Please transcribe the data exactly as shown, skipping the images.
===== Material for the task =====
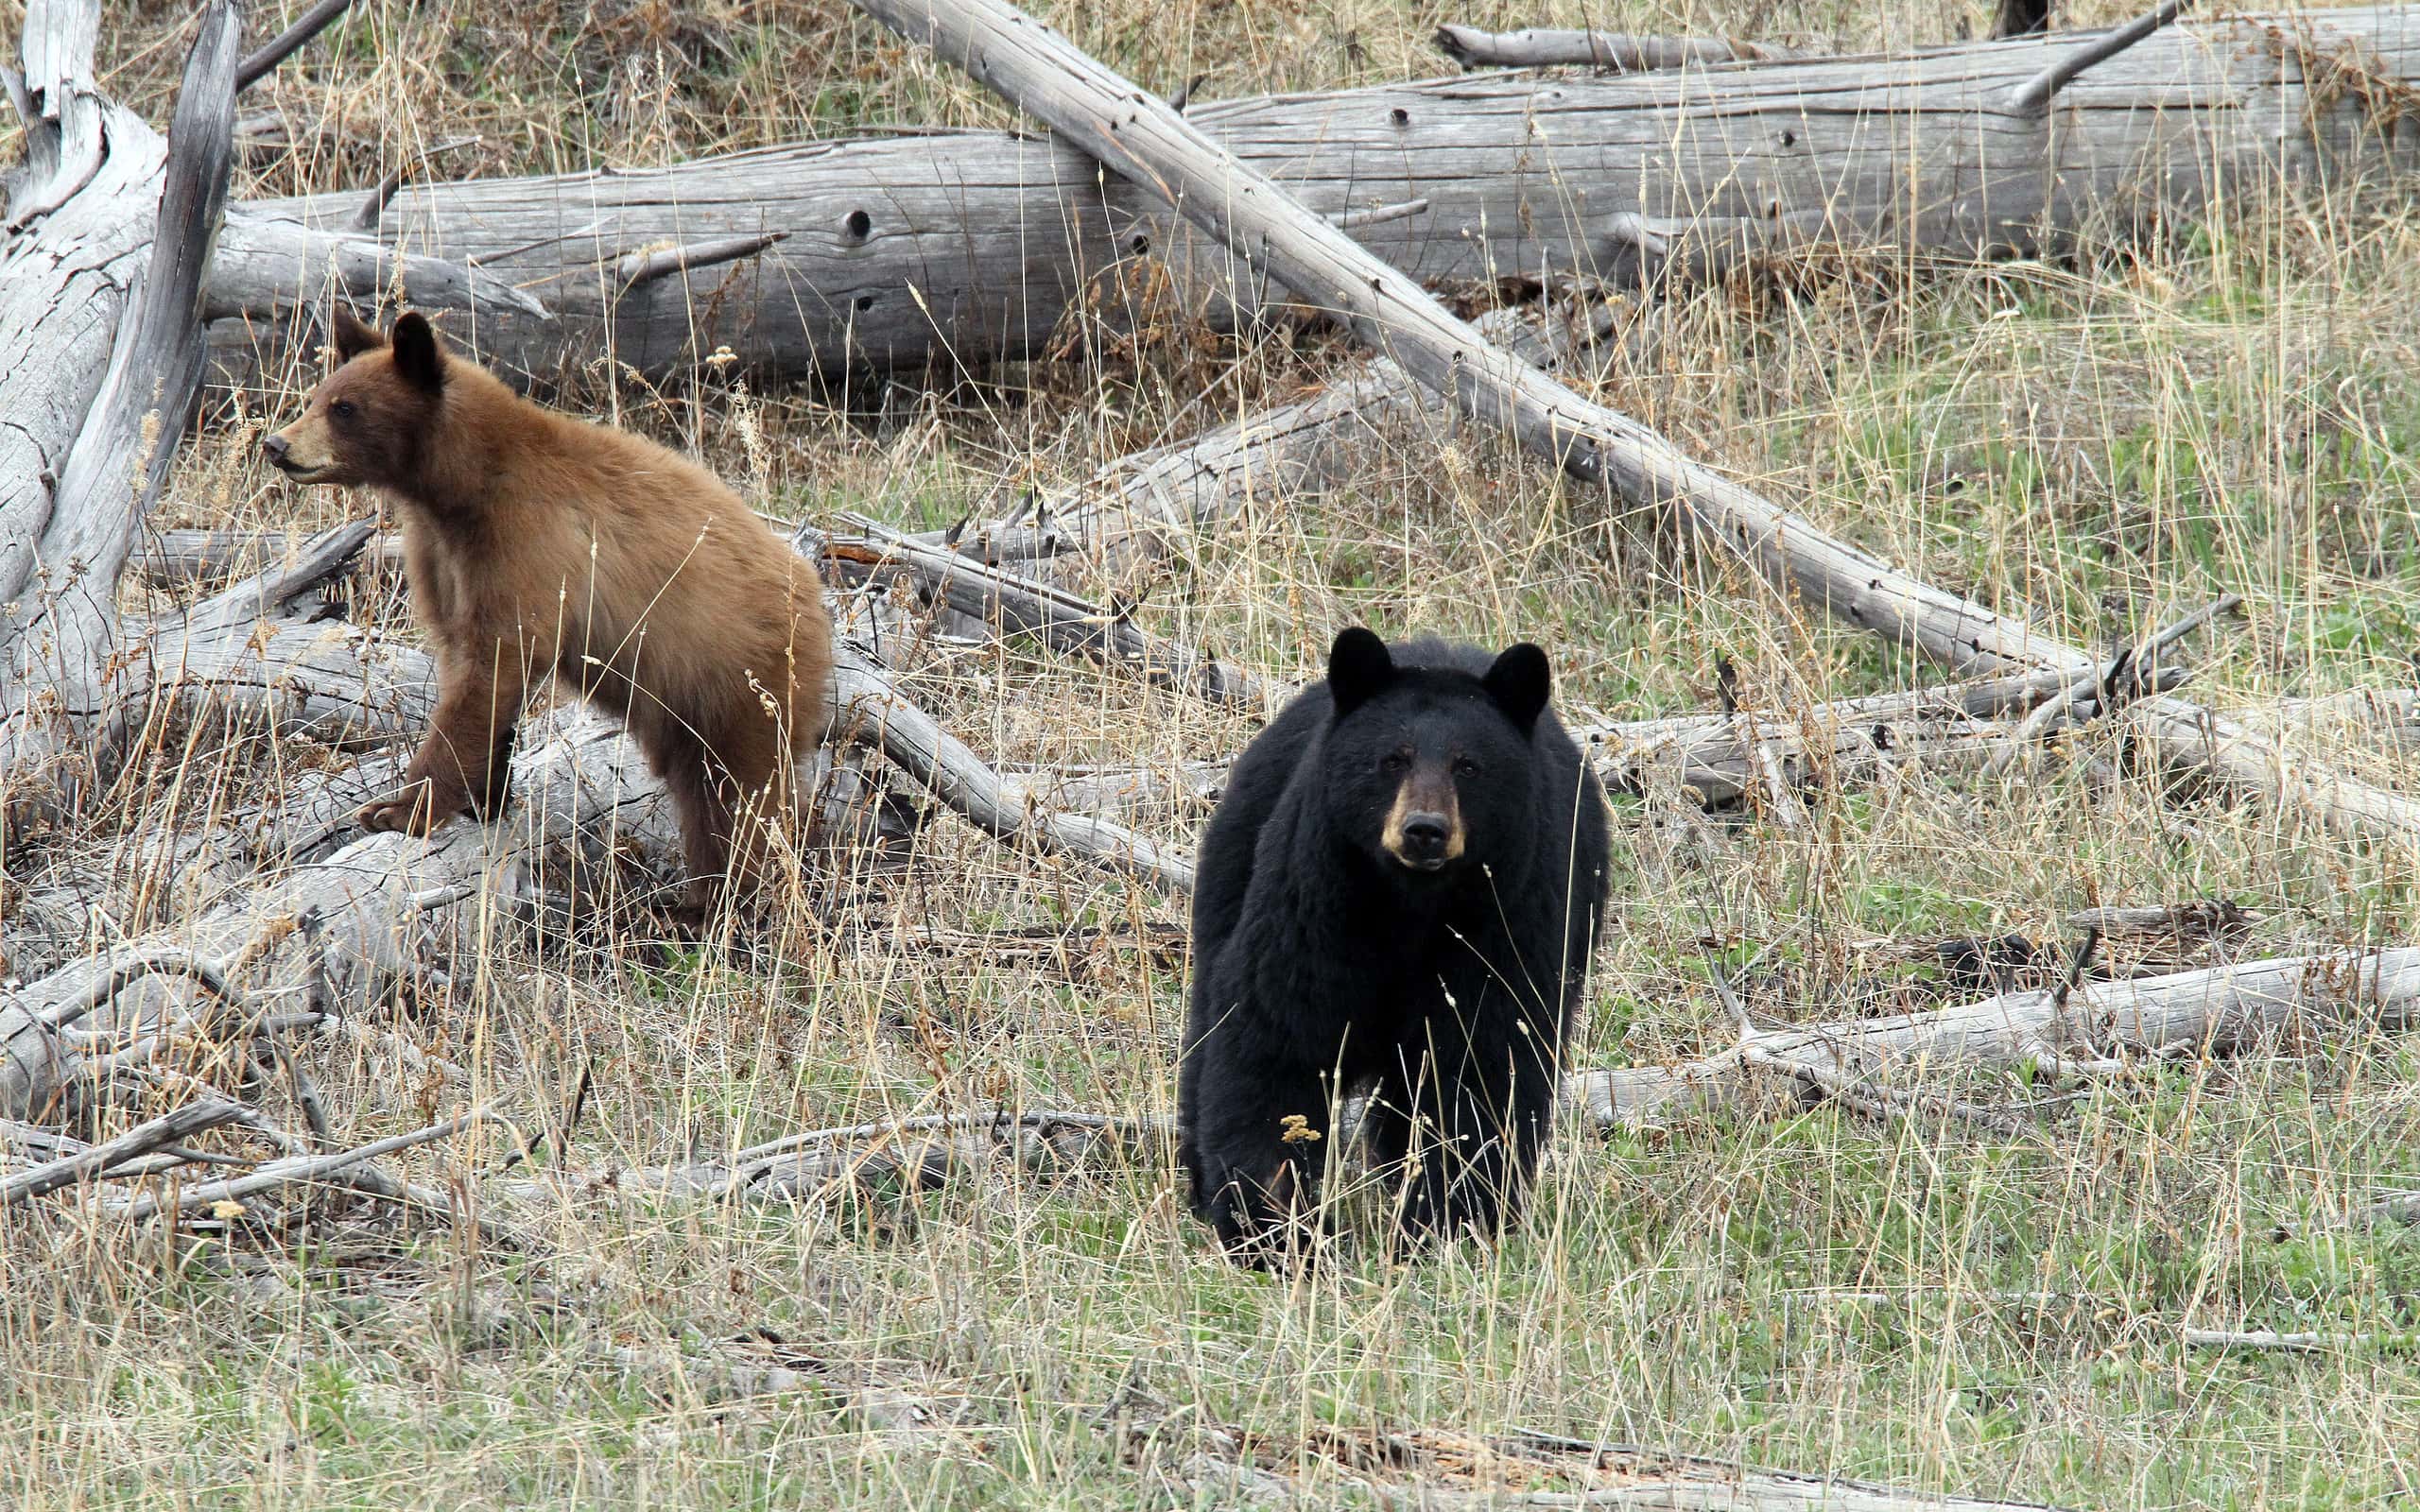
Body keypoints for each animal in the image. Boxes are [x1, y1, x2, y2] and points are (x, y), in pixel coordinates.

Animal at [262, 307, 834, 921]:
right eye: (316, 397)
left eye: (345, 408)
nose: (276, 444)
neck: (464, 488)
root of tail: (813, 594)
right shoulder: (444, 558)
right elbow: (465, 667)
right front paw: (483, 797)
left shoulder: (525, 542)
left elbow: (494, 663)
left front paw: (400, 809)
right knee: (702, 787)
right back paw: (696, 901)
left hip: (741, 677)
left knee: (741, 793)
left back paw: (730, 904)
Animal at [1178, 627, 1609, 1266]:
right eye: (1392, 759)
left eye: (1468, 765)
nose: (1425, 830)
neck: (1411, 905)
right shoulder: (1318, 899)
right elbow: (1275, 1036)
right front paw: (1273, 1226)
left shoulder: (1507, 915)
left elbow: (1482, 1063)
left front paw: (1449, 1222)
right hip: (1235, 858)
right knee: (1209, 1015)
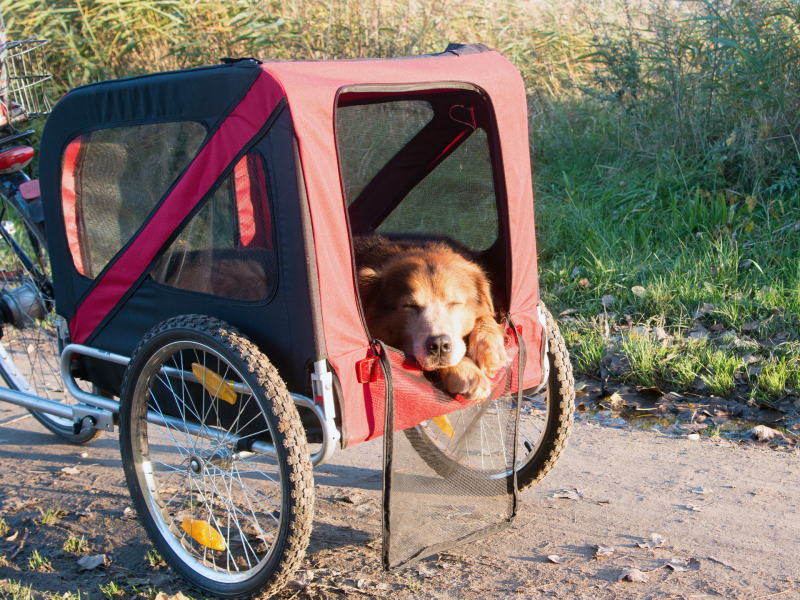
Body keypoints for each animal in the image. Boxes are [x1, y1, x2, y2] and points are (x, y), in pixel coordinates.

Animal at [354, 236, 506, 404]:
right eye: (410, 306)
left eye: (455, 303)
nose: (439, 345)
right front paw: (466, 371)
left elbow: (486, 315)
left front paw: (489, 348)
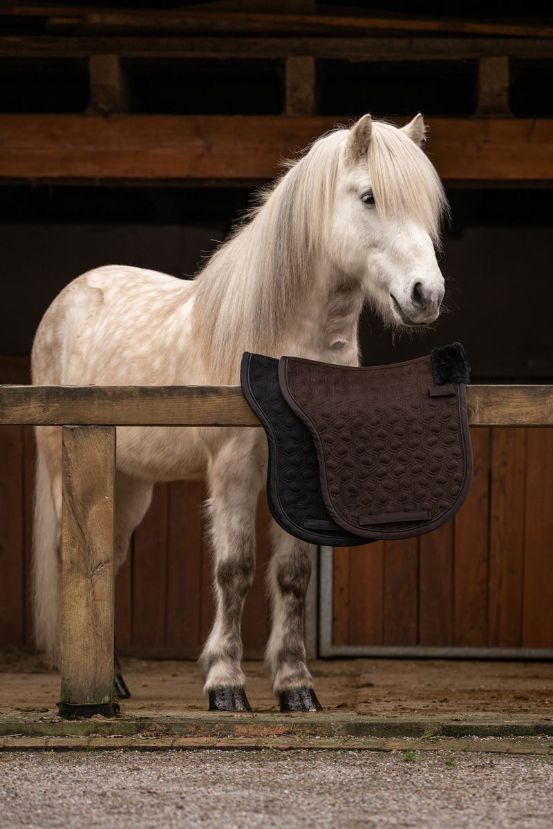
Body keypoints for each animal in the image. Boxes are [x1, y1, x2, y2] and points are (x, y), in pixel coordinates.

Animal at [31, 113, 447, 712]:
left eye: (429, 206)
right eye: (370, 196)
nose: (426, 294)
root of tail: (70, 297)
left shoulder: (298, 478)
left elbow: (293, 575)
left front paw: (296, 686)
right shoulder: (234, 468)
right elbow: (235, 570)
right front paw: (225, 684)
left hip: (128, 481)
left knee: (106, 558)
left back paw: (113, 676)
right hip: (66, 469)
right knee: (76, 560)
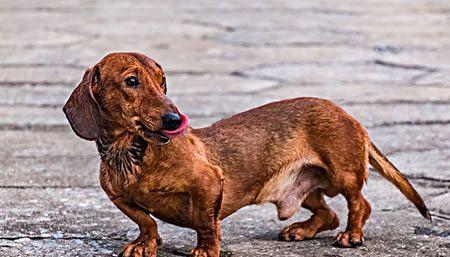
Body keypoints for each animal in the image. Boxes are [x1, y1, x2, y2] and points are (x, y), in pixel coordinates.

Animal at [62, 52, 428, 256]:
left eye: (162, 81)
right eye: (131, 81)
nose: (175, 120)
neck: (134, 154)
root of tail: (350, 117)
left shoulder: (209, 184)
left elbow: (205, 223)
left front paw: (206, 250)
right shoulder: (117, 197)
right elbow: (145, 220)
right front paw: (145, 243)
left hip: (343, 173)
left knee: (359, 204)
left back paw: (352, 235)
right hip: (305, 188)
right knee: (328, 213)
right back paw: (301, 230)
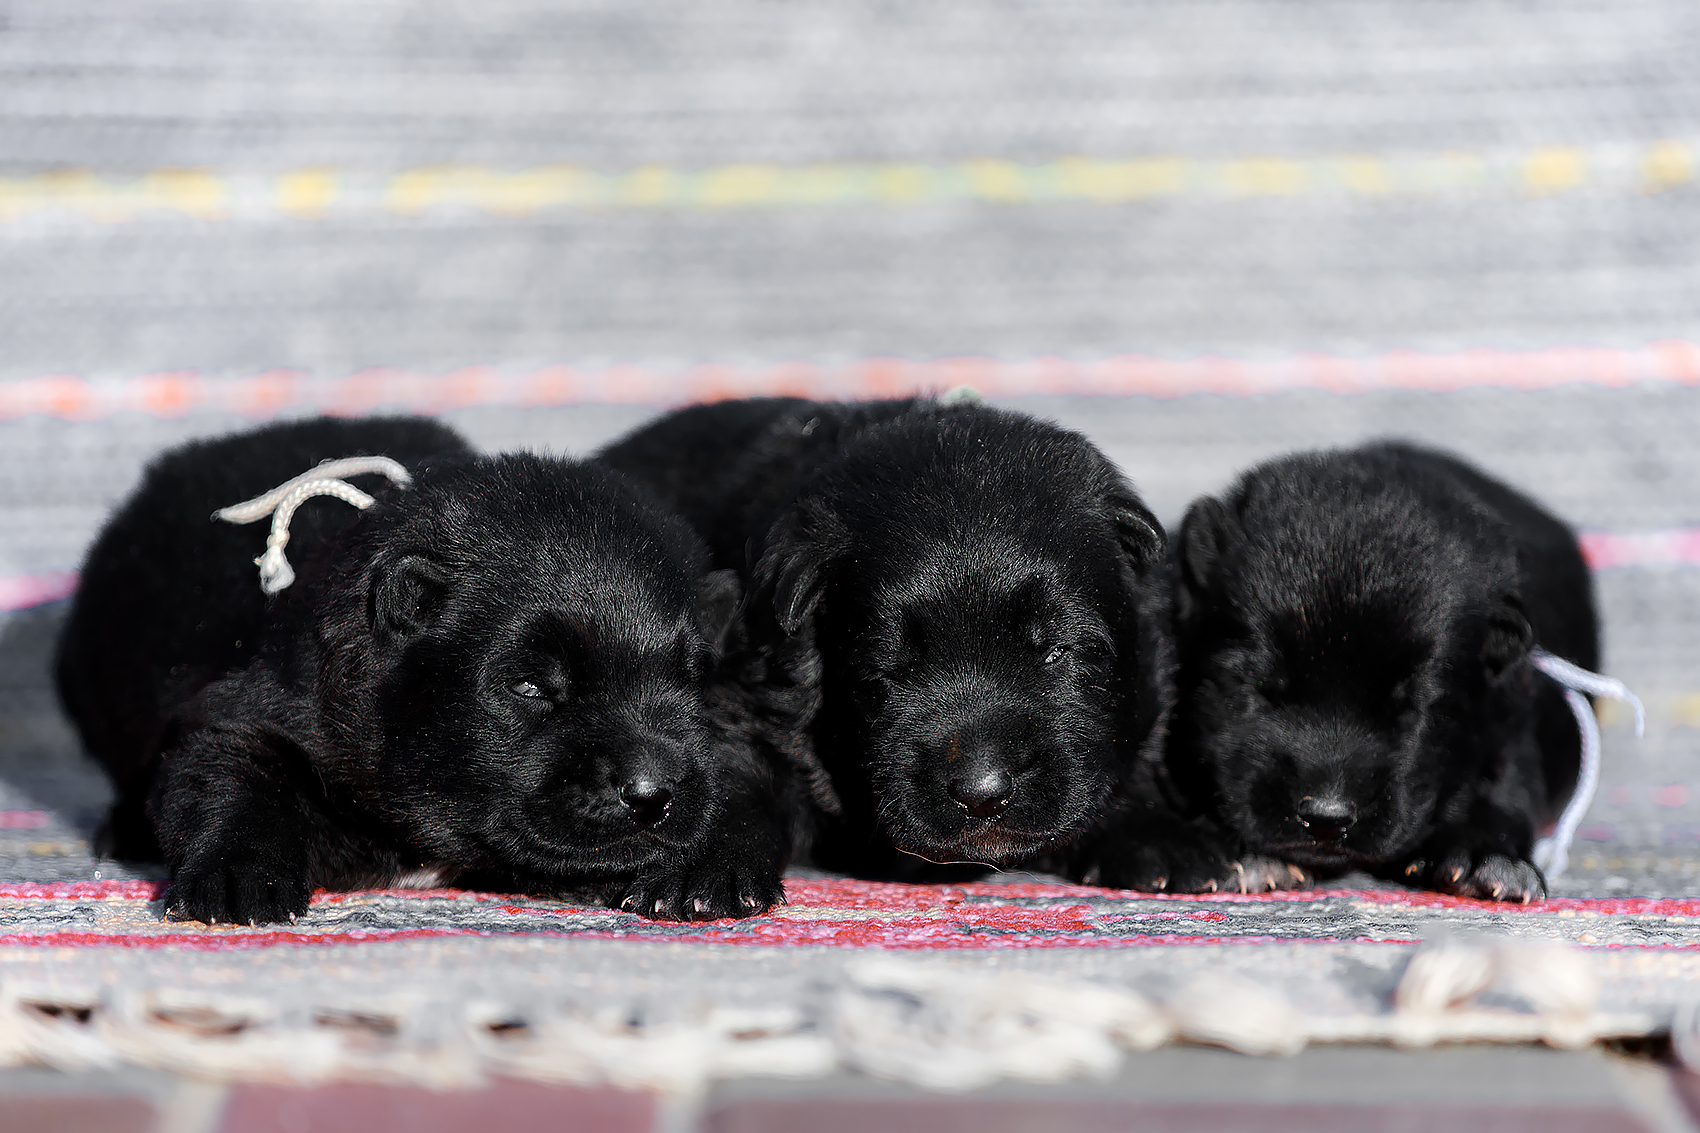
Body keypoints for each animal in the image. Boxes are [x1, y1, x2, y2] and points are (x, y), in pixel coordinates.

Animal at [53, 415, 782, 918]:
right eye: (530, 686)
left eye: (690, 682)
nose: (652, 792)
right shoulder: (264, 704)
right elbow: (228, 765)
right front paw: (237, 878)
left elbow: (735, 774)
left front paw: (704, 871)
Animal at [598, 399, 1224, 891]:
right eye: (885, 674)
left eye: (1057, 652)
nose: (982, 793)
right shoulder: (750, 685)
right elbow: (734, 764)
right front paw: (698, 864)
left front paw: (1156, 838)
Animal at [1176, 435, 1598, 898]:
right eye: (1257, 687)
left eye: (1412, 709)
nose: (1325, 818)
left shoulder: (1508, 715)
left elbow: (1505, 787)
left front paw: (1487, 858)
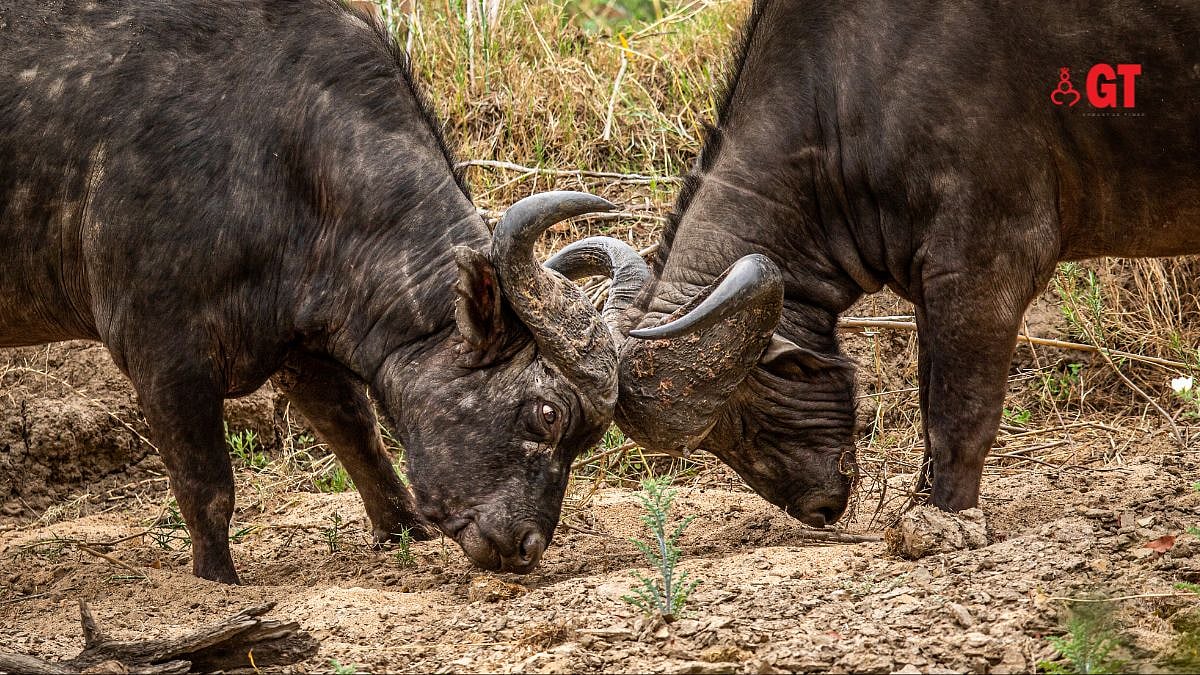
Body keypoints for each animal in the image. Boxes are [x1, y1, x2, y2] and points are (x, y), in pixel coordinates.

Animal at [0, 0, 649, 583]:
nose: (527, 548)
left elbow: (357, 434)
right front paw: (218, 580)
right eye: (547, 414)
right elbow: (206, 485)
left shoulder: (299, 348)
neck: (282, 156)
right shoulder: (161, 353)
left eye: (588, 441)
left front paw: (403, 530)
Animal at [552, 0, 1199, 525]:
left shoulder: (985, 272)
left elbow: (960, 414)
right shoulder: (933, 289)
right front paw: (922, 503)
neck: (852, 93)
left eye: (736, 419)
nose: (818, 508)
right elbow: (930, 398)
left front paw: (943, 521)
=====
## Exercise solution
Body keypoints for each animal in the image. Boxes are [x1, y1, x2, y2] and points are (x, y), in pixel coordinates.

Animal at [262, 307, 834, 921]:
right eye: (316, 397)
left eye: (345, 408)
nose: (276, 444)
neck: (464, 488)
root of tail: (813, 594)
right shoulder: (444, 558)
right elbow: (465, 667)
right front paw: (483, 797)
left shoulder: (525, 542)
left elbow: (494, 663)
left front paw: (400, 809)
right knee: (702, 787)
right back paw: (696, 901)
left hip: (741, 677)
left knee: (741, 793)
left back paw: (730, 904)
Animal at [1178, 627, 1609, 1266]:
right eye: (1392, 759)
left eye: (1468, 765)
nose: (1425, 830)
neck: (1411, 905)
right shoulder: (1318, 899)
right elbow: (1275, 1036)
right front paw: (1273, 1226)
left shoulder: (1507, 915)
left elbow: (1482, 1063)
left front paw: (1449, 1222)
right hip: (1235, 858)
right knee: (1209, 1015)
Body keypoints for each animal in the image. Boxes are [x1, y1, x2, y2] and points are (x, y), in pixel coordinates.

Animal at [354, 236, 506, 404]:
right eye: (410, 306)
left eye: (455, 303)
nose: (439, 345)
right front paw: (466, 371)
left elbow: (486, 315)
left front paw: (489, 348)
Body keypoints for each animal in the image. Boxes are [x1, y1, x2, y2] and points are (x, y), in pixel coordinates.

Animal at [31, 113, 447, 712]:
left eye: (429, 206)
right eye: (370, 196)
nose: (426, 294)
root of tail: (70, 297)
left shoulder: (298, 478)
left elbow: (293, 575)
left front paw: (296, 686)
right shoulder: (234, 468)
right elbow: (235, 570)
right front paw: (225, 684)
left hip: (128, 481)
left knee: (106, 558)
left back paw: (113, 676)
right hip: (66, 469)
right knee: (76, 560)
Body keypoints for each animal in the image. Boxes are [x1, y1, x2, y2] and points are (x, y), in pixel coordinates.

Animal at [62, 52, 428, 256]:
left eye: (162, 81)
right eye: (131, 81)
nose: (175, 120)
neck: (134, 154)
root of tail: (350, 117)
left shoulder: (209, 184)
left elbow: (205, 223)
left front paw: (206, 250)
right shoulder: (117, 197)
right elbow: (145, 220)
right front paw: (145, 243)
left hip: (343, 173)
left knee: (359, 204)
left back paw: (352, 235)
right hip: (305, 188)
right knee: (328, 213)
right back paw: (301, 230)
Body keypoints for each animal in the image. Boxes are [x1, y1, x2, y2] and points are (x, y), in pixel coordinates.

Animal at [53, 415, 782, 918]:
right eye: (530, 686)
left eye: (690, 682)
nose: (652, 792)
right shoulder: (264, 704)
right elbow: (228, 765)
right front paw: (237, 878)
left elbow: (735, 774)
left front paw: (704, 871)
Animal at [598, 399, 1224, 891]:
right eye: (885, 674)
left eye: (1057, 652)
nose: (982, 793)
right shoulder: (750, 685)
right elbow: (734, 764)
right front paw: (698, 864)
left front paw: (1156, 838)
Animal at [1176, 435, 1598, 898]:
right eye: (1257, 687)
left eye: (1412, 709)
nose: (1325, 818)
left shoulder: (1508, 715)
left elbow: (1505, 787)
left front paw: (1487, 858)
Body keypoints for each animal in the image. Boxes are [x1, y1, x2, y2] and points are (x, y), in pixel coordinates.

Animal at [0, 0, 649, 583]:
nose: (527, 548)
left elbow: (357, 434)
right front paw: (218, 580)
right eye: (547, 414)
right elbow: (206, 485)
left shoulder: (299, 348)
neck: (282, 156)
right shoulder: (161, 353)
left eye: (588, 441)
left front paw: (403, 530)
Animal at [552, 0, 1199, 525]:
left shoulder: (985, 272)
left elbow: (960, 414)
right shoulder: (933, 289)
right front paw: (922, 503)
neck: (852, 93)
left eye: (736, 419)
nose: (818, 508)
right elbow: (930, 398)
left front paw: (943, 521)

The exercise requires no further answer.